» Extracted data entries
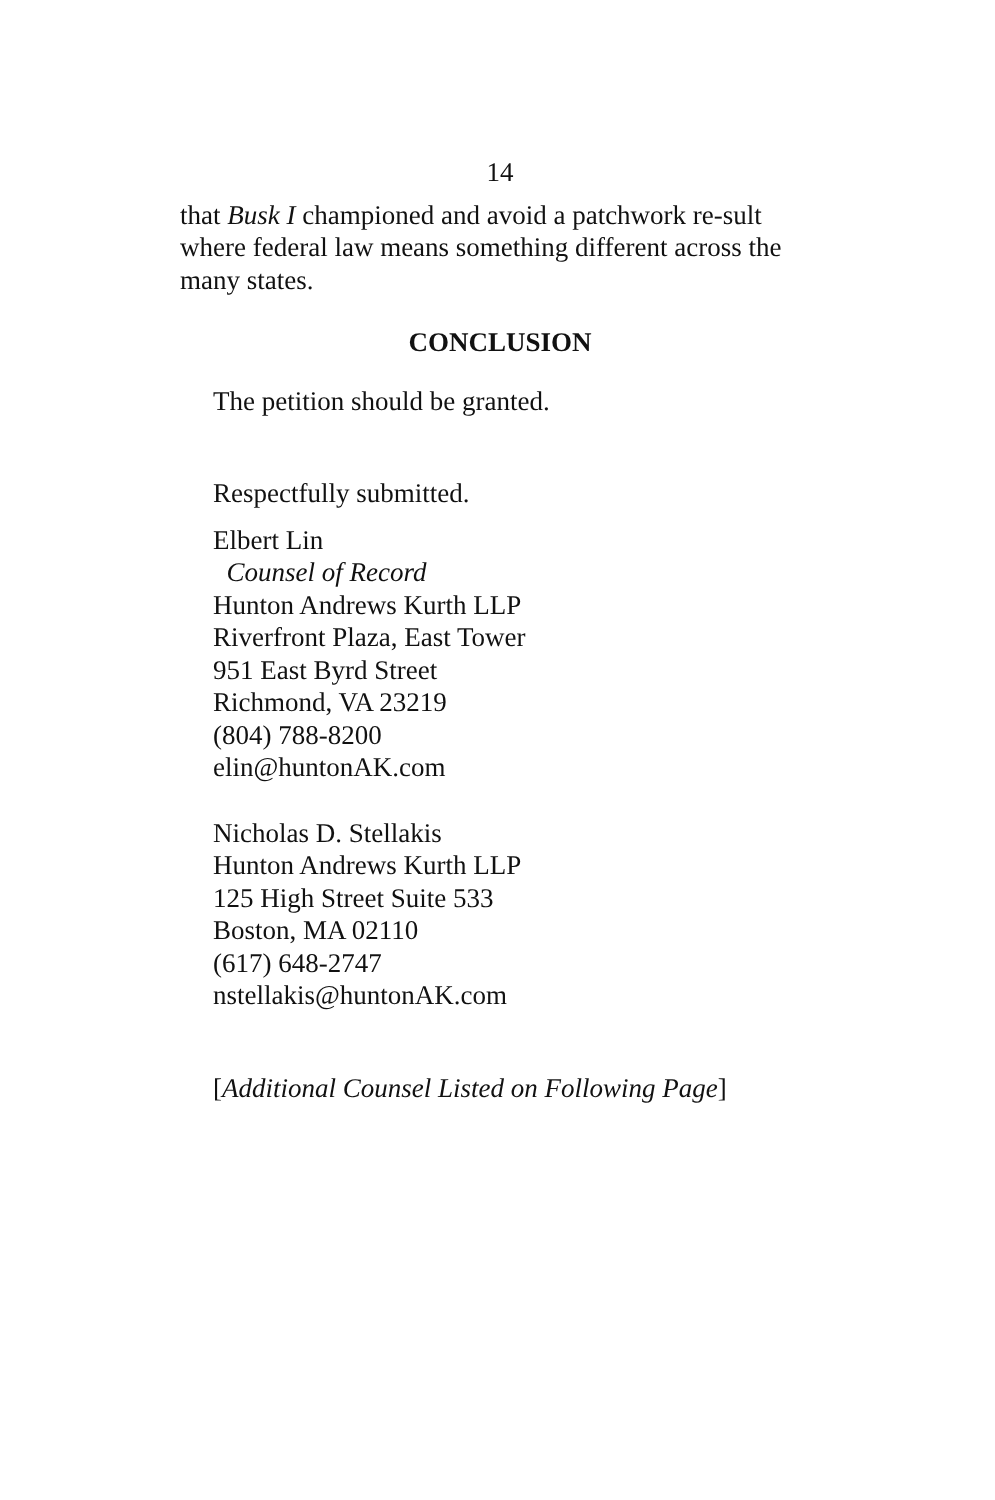14
that Busk I championed and avoid a patchwork re-sult where federal law means something different across the many states.
CONCLUSION
The petition should be granted.
Respectfully submitted.
Elbert Lin
Counsel of Record
Hunton Andrews Kurth LLP
Riverfront Plaza, East Tower
951 East Byrd Street
Richmond, VA 23219
(804) 788-8200
elin@huntonAK.com
Nicholas D. Stellakis
Hunton Andrews Kurth LLP
125 High Street Suite 533
Boston, MA 02110
(617) 648-2747
nstellakis@huntonAK.com
[Additional Counsel Listed on Following Page]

» How to complete this task
Return a copy of each line in the records above that has "East" in it.

» Answer space
Riverfront Plaza, East Tower
951 East Byrd Street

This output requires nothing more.